(Québec) La transpartisanerie sur l’enjeu de l’exploitation sexuelle a atteint ses limites cette semaine lors de la commission parlementaire étudiant la réforme du régime d’indemnisation des victimes d’actes criminels (IVAC). La députée caquiste Lucie Lecours et la députée libérale Christine St-Pierre, qui étaient coprésidentes de la Commission spéciale sur l’exploitation sexuelle des mineurs, s’accusent désormais de faire de la petite politique et de manquer de décence.

L’enjeu au cœur de ces tensions prend racine dans le projet de loi 84 du ministre de la Justice, Simon Jolin-Barrette, qui propose une réforme historiquement réclamée de l’IVAC. La modernisation du régime, assortie d’une somme de 193 millions sur cinq ans, prévoit l’abolition de la liste des infractions admissibles, jugée désuète, pour y admettre tous ceux qui sont victimes de crimes contre la personne.

Au cabinet du ministre, on souligne que cette réforme était réclamée depuis des décennies, mais que les gouvernements précédents n’ont jamais pris le temps de corriger les problèmes du régime. Or, un aspect du projet de loi 84 soulève aussi les critiques, puisqu’il ne permet pas aux victimes de crimes non admissibles jusqu’à maintenant, mais qui le seraient une fois le projet de loi adopté, d’obtenir une indemnité pour les violences qu’elles ont subies.

« Je n’en reviens pas. […] Montréal est la plaque tournante de l’exploitation sexuelle. On commande des filles comme on commande des pizzas. Une victime d’exploitation sexuelle qui va prendre tout son courage à deux mains, qui va aller dénoncer ses agresseurs [avant l’adoption du projet de loi], on va lui dire [qu’elle n’est pas admissible à l’IVAC] parce qu’il n’y a pas de mesure rétroactive pour celles qui ont mis leurs tripes sur la table ? C’est écœurant ! Je suis hors de moi », a tonné la députée libérale Christine St-Pierre, jeudi.

Vendredi, celle avec qui elle partageait la présidence de la Commission transpartisane sur l’exploitation sexuelle des mineurs, Lucie Lecours, s’est dite « outrée d’entendre Mme Christine St-Pierre faire de la petite politique sur le dos des victimes d’acte criminel ». Elle « invite le Parti libéral du Québec et ses porte-paroles à faire preuve d’un minimum de décence dans ce débat émotif et important », a-t-elle déclaré dans une publication sur Facebook.

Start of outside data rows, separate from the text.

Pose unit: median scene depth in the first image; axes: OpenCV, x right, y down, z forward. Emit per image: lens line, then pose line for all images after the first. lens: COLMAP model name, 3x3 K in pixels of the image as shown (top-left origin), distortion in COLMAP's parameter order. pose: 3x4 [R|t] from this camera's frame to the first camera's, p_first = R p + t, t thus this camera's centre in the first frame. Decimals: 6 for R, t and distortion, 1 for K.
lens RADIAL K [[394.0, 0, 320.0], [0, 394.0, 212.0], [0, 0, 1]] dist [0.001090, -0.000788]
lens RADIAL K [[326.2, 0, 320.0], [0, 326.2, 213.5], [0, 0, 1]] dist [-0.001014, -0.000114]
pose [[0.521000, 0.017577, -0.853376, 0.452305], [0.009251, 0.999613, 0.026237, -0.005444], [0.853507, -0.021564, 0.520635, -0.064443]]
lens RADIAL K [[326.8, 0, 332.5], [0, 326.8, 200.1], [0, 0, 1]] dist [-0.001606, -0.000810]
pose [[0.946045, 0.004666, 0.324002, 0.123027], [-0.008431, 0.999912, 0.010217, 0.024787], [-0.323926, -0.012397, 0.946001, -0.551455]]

« Les lacunes de l’IVAC sont soulevées depuis plus de 20 ans et une réforme en profondeur est réclamée depuis tout aussi longtemps. À tour de rôle les gouvernements qui nous ont précédés se sont engagés à réformer le régime, mais n’en ont rien fait. Le Parti libéral a été au pouvoir pendant 15 années durant cette période de temps. Ils n’ont eu ni le courage et ni le cœur pour agir », a-t-elle dénoncé.

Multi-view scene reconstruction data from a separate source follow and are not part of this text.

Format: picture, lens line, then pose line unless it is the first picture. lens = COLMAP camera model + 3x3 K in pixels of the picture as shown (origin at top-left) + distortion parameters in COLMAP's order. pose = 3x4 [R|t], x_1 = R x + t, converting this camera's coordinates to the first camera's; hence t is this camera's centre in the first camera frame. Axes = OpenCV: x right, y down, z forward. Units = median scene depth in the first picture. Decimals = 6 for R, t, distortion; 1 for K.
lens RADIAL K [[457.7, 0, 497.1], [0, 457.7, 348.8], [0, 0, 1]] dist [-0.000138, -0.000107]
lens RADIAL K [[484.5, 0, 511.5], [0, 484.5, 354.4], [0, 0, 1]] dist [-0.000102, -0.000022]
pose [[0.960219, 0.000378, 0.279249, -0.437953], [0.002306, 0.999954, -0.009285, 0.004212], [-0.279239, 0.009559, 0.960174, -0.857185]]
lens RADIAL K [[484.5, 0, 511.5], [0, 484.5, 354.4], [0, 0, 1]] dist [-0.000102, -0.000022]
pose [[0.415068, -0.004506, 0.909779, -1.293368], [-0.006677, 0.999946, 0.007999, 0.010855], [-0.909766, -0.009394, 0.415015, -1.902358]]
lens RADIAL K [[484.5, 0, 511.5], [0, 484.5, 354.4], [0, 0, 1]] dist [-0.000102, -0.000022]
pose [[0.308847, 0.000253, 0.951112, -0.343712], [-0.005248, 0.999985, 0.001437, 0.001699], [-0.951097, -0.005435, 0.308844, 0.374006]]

Le ministre de la Justice a pour sa part affirmé jeudi qu’il ne pouvait « pas refaire le passé », mais que son projet de loi « [ferait] en sorte que les crimes qui n’étaient pas couverts [le soient] désormais, dont celui de l’exploitation sexuelle ». M. Jolin-Barrette n’a toutefois pas ouvert la porte à modifier son projet de loi afin que les victimes de crimes qui seraient à l’avenir admissibles à l’IVAC bénéficient d’une mesure rétroactive qui leur permettrait d’être indemnisées.